E aqui chegamos à pergunta central: afinal, quem vai arcar com a carga tributária? Qual será o peso suportado por cada “tecido” dentro do cobertor fiscal?

Estudos do governo indicam que, sem exceções, a alíquota de referência seria de 21%. Esse percentual poderia até ser menor, caso houvesse maior eficiência na arrecadação. Essa alíquota de 21% é comparável à de países como Bélgica, Espanha e Itália — nações com Estados de tamanho semelhante ao brasileiro.

Quando um setor obtém um regime especial, como o agronegócio, serviços ou cartórios, que hoje pagam entre 3% e 15%, a pergunta inevitável é: quem paga a diferença para que o sistema se mantenha equilibrado? É razoável imaginar que um setor possa operar isoladamente, sem impactar os demais? Quando um setor conquista uma alíquota reduzida — digamos, 60% da alíquota padrão — outros setores são pressionados a compensar a diferença. O efeito colateral é a perda de competitividade dos setores mais penalizados, como a indústria de transformação, que já enfrenta competição global.

Tome-se o exemplo das concessionárias de serviços públicos: hoje pagam menos de 9% de tributos. No entanto, circulam por suas rodovias caminhões e veículos altamente tributados — com cargas que ultrapassam 45%. O que vemos é a transferência do peso tributário de um setor protegido para outro exposto à concorrência internacional. O princípio da neutralidade e da equidade tributária se desfaz.

Sempre defendi uma posição contrária a alíquotas diferenciadas, seja para educação, saúde, transporte ou agronegócio. Benefícios sociais devem ser tratados diretamente, com instrumentos como cashback, BPC, Bolsa Família ou políticas públicas bem calibradas. É mais eficaz e transparente.

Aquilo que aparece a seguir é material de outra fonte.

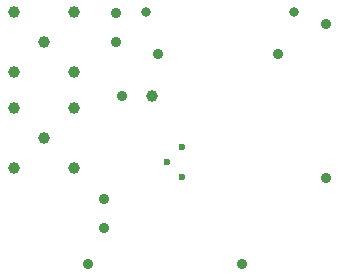
<source format=gbr>
G04 Generated by Ultiboard 10.0 *
%FSLAX25Y25*%
%MOIN*%

%ADD20C,0.03937*%
%ADD16C,0.03150*%
%ADD17C,0.03543*%
%ADD11C,0.02362*%
%ADD13C,0.03500*%
%ADD18C,0.03917*%


G04 ColorRGB 000000 for the following layer *
%LNBohrung-Copper Top-Copper Bottom*%
%LPD*%
%FSLAX25Y25*%
%MOIN*%
G54D20*
X28000Y92000D03*
X28000Y112000D03*
X8000Y92000D03*
X18000Y102000D03*
X8000Y112000D03*
X8000Y60000D03*
X28000Y60000D03*
X28000Y80000D03*
X18000Y70000D03*
X8000Y80000D03*
G54D16*
X52000Y112000D03*
X101213Y112000D03*
G54D17*
X56000Y98000D03*
X96000Y98000D03*
X32819Y28000D03*
X84000Y28000D03*
X38000Y49843D03*
X38000Y40000D03*
X42000Y111843D03*
X42000Y102000D03*
X112000Y56819D03*
X112000Y108000D03*
G54D11*
X64000Y67000D03*
X64000Y57000D03*
X59000Y62000D03*
G54D13*
X44000Y84000D03*
G54D18*
X54000Y84000D03*

M00*

</source>
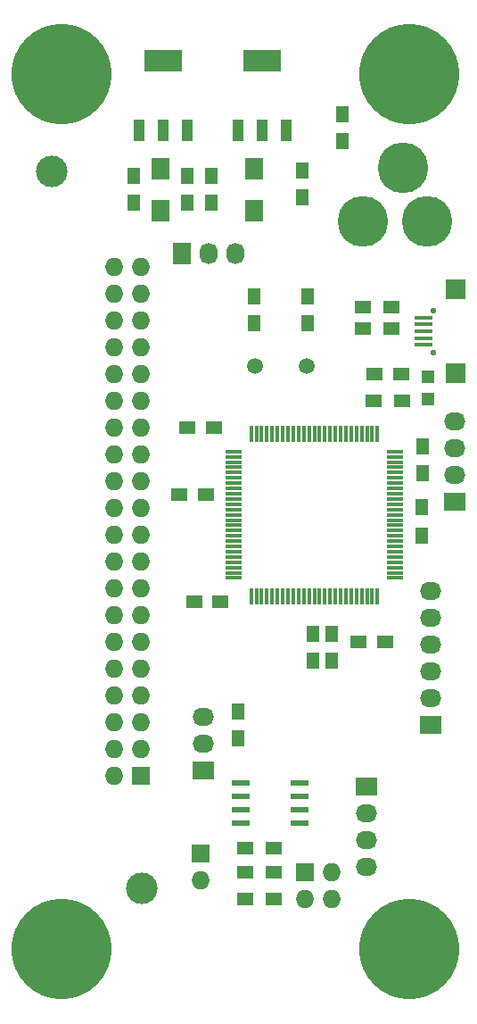
<source format=gbr>
G04 #@! TF.FileFunction,Soldermask,Top*
%FSLAX46Y46*%
G04 Gerber Fmt 4.6, Leading zero omitted, Abs format (unit mm)*
G04 Created by KiCad (PCBNEW (after 2015-mar-04 BZR unknown)-product) date 3/3/2017 1:44:03 PM*
%MOMM*%
G01*
G04 APERTURE LIST*
%ADD10C,0.100000*%
%ADD11R,1.500000X0.300000*%
%ADD12R,0.300000X1.500000*%
%ADD13R,1.500000X1.250000*%
%ADD14R,1.250000X1.500000*%
%ADD15R,1.700000X2.000000*%
%ADD16C,3.000000*%
%ADD17R,2.032000X1.727200*%
%ADD18O,2.032000X1.727200*%
%ADD19R,1.727200X1.727200*%
%ADD20O,1.727200X1.727200*%
%ADD21R,1.727200X2.032000*%
%ADD22O,1.727200X2.032000*%
%ADD23R,1.500000X1.300000*%
%ADD24R,1.300000X1.500000*%
%ADD25R,1.651000X0.599440*%
%ADD26C,4.800600*%
%ADD27R,3.657600X2.032000*%
%ADD28R,1.016000X2.032000*%
%ADD29R,1.800000X0.400000*%
%ADD30C,0.550000*%
%ADD31R,1.900000X1.900000*%
%ADD32C,1.501140*%
%ADD33R,1.198880X1.198880*%
%ADD34C,9.525000*%
G04 APERTURE END LIST*
D10*
D11*
X47705000Y-63785000D03*
X47705000Y-63285000D03*
X47705000Y-62785000D03*
X47705000Y-62285000D03*
X47705000Y-61785000D03*
X47705000Y-61285000D03*
X47705000Y-60785000D03*
X47705000Y-60285000D03*
X47705000Y-59785000D03*
X47705000Y-59285000D03*
X47705000Y-58785000D03*
X47705000Y-58285000D03*
X47705000Y-57785000D03*
X47705000Y-57285000D03*
X47705000Y-56785000D03*
X47705000Y-56285000D03*
X47705000Y-55785000D03*
X47705000Y-55285000D03*
X47705000Y-54785000D03*
X47705000Y-54285000D03*
X47705000Y-53785000D03*
X47705000Y-53285000D03*
X47705000Y-52785000D03*
X47705000Y-52285000D03*
X47705000Y-51785000D03*
D12*
X46005000Y-50085000D03*
X45505000Y-50085000D03*
X45005000Y-50085000D03*
X44505000Y-50085000D03*
X44005000Y-50085000D03*
X43505000Y-50085000D03*
X43005000Y-50085000D03*
X42505000Y-50085000D03*
X42005000Y-50085000D03*
X41505000Y-50085000D03*
X41005000Y-50085000D03*
X40505000Y-50085000D03*
X40005000Y-50085000D03*
X39505000Y-50085000D03*
X39005000Y-50085000D03*
X38505000Y-50085000D03*
X38005000Y-50085000D03*
X37505000Y-50085000D03*
X37005000Y-50085000D03*
X36505000Y-50085000D03*
X36005000Y-50085000D03*
X35505000Y-50085000D03*
X35005000Y-50085000D03*
X34505000Y-50085000D03*
X34005000Y-50085000D03*
D11*
X32305000Y-51785000D03*
X32305000Y-52285000D03*
X32305000Y-52785000D03*
X32305000Y-53285000D03*
X32305000Y-53785000D03*
X32305000Y-54285000D03*
X32305000Y-54785000D03*
X32305000Y-55285000D03*
X32305000Y-55785000D03*
X32305000Y-56285000D03*
X32305000Y-56785000D03*
X32305000Y-57285000D03*
X32305000Y-57785000D03*
X32305000Y-58285000D03*
X32305000Y-58785000D03*
X32305000Y-59285000D03*
X32305000Y-59785000D03*
X32305000Y-60285000D03*
X32305000Y-60785000D03*
X32305000Y-61285000D03*
X32305000Y-61785000D03*
X32305000Y-62285000D03*
X32305000Y-62785000D03*
X32305000Y-63285000D03*
X32305000Y-63785000D03*
D12*
X34005000Y-65485000D03*
X34505000Y-65485000D03*
X35005000Y-65485000D03*
X35505000Y-65485000D03*
X36005000Y-65485000D03*
X36505000Y-65485000D03*
X37005000Y-65485000D03*
X37505000Y-65485000D03*
X38005000Y-65485000D03*
X38505000Y-65485000D03*
X39005000Y-65485000D03*
X39505000Y-65485000D03*
X40005000Y-65485000D03*
X40505000Y-65485000D03*
X41005000Y-65485000D03*
X41505000Y-65485000D03*
X42005000Y-65485000D03*
X42505000Y-65485000D03*
X43005000Y-65485000D03*
X43505000Y-65485000D03*
X44005000Y-65485000D03*
X44505000Y-65485000D03*
X45005000Y-65485000D03*
X45505000Y-65485000D03*
X46005000Y-65485000D03*
D13*
X44216000Y-69850000D03*
X46716000Y-69850000D03*
D14*
X50292000Y-53828000D03*
X50292000Y-51328000D03*
D13*
X31095000Y-66040000D03*
X28595000Y-66040000D03*
X48240000Y-44450000D03*
X45740000Y-44450000D03*
D14*
X32766000Y-78974000D03*
X32766000Y-76474000D03*
D13*
X30460000Y-49530000D03*
X27960000Y-49530000D03*
D14*
X39878000Y-71608000D03*
X39878000Y-69108000D03*
X41656000Y-71608000D03*
X41656000Y-69108000D03*
D13*
X27198000Y-55880000D03*
X29698000Y-55880000D03*
D15*
X25400000Y-28924000D03*
X25400000Y-24924000D03*
X34290000Y-28924000D03*
X34290000Y-24924000D03*
D16*
X15087600Y-25247600D03*
X23647400Y-93218000D03*
D17*
X53340000Y-56515000D03*
D18*
X53340000Y-53975000D03*
X53340000Y-51435000D03*
X53340000Y-48895000D03*
D19*
X29210000Y-89916000D03*
D20*
X29210000Y-92456000D03*
D21*
X27432000Y-33020000D03*
D22*
X29972000Y-33020000D03*
X32512000Y-33020000D03*
D17*
X29464000Y-82042000D03*
D18*
X29464000Y-79502000D03*
X29464000Y-76962000D03*
D23*
X36148000Y-89408000D03*
X33448000Y-89408000D03*
X36148000Y-91694000D03*
X33448000Y-91694000D03*
X36148000Y-94234000D03*
X33448000Y-94234000D03*
D24*
X50165000Y-57070000D03*
X50165000Y-59770000D03*
D23*
X45640000Y-46990000D03*
X48340000Y-46990000D03*
D25*
X38608000Y-83185000D03*
X33020000Y-83185000D03*
X38608000Y-84455000D03*
X38608000Y-85725000D03*
X38608000Y-86995000D03*
X33020000Y-84455000D03*
X33020000Y-85725000D03*
X33020000Y-86995000D03*
D26*
X50749200Y-29997400D03*
X44653200Y-29997400D03*
X48463200Y-24917400D03*
D27*
X35052000Y-14732000D03*
D28*
X35052000Y-21336000D03*
X37338000Y-21336000D03*
X32766000Y-21336000D03*
D27*
X25654000Y-14732000D03*
D28*
X25654000Y-21336000D03*
X27940000Y-21336000D03*
X23368000Y-21336000D03*
D19*
X23495000Y-82550000D03*
D20*
X20955000Y-82550000D03*
X23495000Y-80010000D03*
X20955000Y-80010000D03*
X23495000Y-77470000D03*
X20955000Y-77470000D03*
X23495000Y-74930000D03*
X20955000Y-74930000D03*
X23495000Y-72390000D03*
X20955000Y-72390000D03*
X23495000Y-69850000D03*
X20955000Y-69850000D03*
X23495000Y-67310000D03*
X20955000Y-67310000D03*
X23495000Y-64770000D03*
X20955000Y-64770000D03*
X23495000Y-62230000D03*
X20955000Y-62230000D03*
X23495000Y-59690000D03*
X20955000Y-59690000D03*
X23495000Y-57150000D03*
X20955000Y-57150000D03*
X23495000Y-54610000D03*
X20955000Y-54610000D03*
X23495000Y-52070000D03*
X20955000Y-52070000D03*
X23495000Y-49530000D03*
X20955000Y-49530000D03*
X23495000Y-46990000D03*
X20955000Y-46990000D03*
X23495000Y-44450000D03*
X20955000Y-44450000D03*
X23495000Y-41910000D03*
X20955000Y-41910000D03*
X23495000Y-39370000D03*
X20955000Y-39370000D03*
X23495000Y-36830000D03*
X20955000Y-36830000D03*
X23495000Y-34290000D03*
X20955000Y-34290000D03*
D14*
X34290000Y-37104000D03*
X34290000Y-39604000D03*
X39370000Y-37104000D03*
X39370000Y-39604000D03*
D29*
X50400000Y-41686000D03*
X50400000Y-41036000D03*
X50400000Y-40386000D03*
X50400000Y-39736000D03*
X50400000Y-39086000D03*
D30*
X51325000Y-42386000D03*
X51325000Y-38386000D03*
D31*
X53425000Y-44336000D03*
X53425000Y-36436000D03*
D23*
X47324000Y-40132000D03*
X44624000Y-40132000D03*
X47324000Y-38100000D03*
X44624000Y-38100000D03*
D32*
X34389060Y-43688000D03*
X39270940Y-43688000D03*
D14*
X42672000Y-22332000D03*
X42672000Y-19832000D03*
X30226000Y-25674000D03*
X30226000Y-28174000D03*
X38862000Y-25166000D03*
X38862000Y-27666000D03*
X27940000Y-25674000D03*
X27940000Y-28174000D03*
X22860000Y-25674000D03*
X22860000Y-28174000D03*
D17*
X44958000Y-83566000D03*
D18*
X44958000Y-86106000D03*
X44958000Y-88646000D03*
X44958000Y-91186000D03*
D19*
X39116000Y-91694000D03*
D20*
X41656000Y-91694000D03*
X39116000Y-94234000D03*
X41656000Y-94234000D03*
D17*
X51054000Y-77724000D03*
D18*
X51054000Y-75184000D03*
X51054000Y-72644000D03*
X51054000Y-70104000D03*
X51054000Y-67564000D03*
X51054000Y-65024000D03*
D33*
X50800000Y-46769020D03*
X50800000Y-44670980D03*
D34*
X16000000Y-16000000D03*
X49000000Y-16000000D03*
X16000000Y-99000000D03*
X49000000Y-99000000D03*
M02*

</source>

De que adianta um cidadão de baixa renda pagar menos tributo sobre arroz e feijão, se os preços de produtos essenciais como calçados, roupas, panelas, bicicletas e fogões aumentarem para compensar a renúncia fiscal?

É hora de termos uma visão sistêmica. Todos os setores econômicos do país deveriam se unir em torno de um projeto de reforma que seja simples, neutro, transparente e justo. Uma única alíquota de 21% — sem privilégios ou exceções — pode ser o caminho mais racional e sustentável para o Brasil.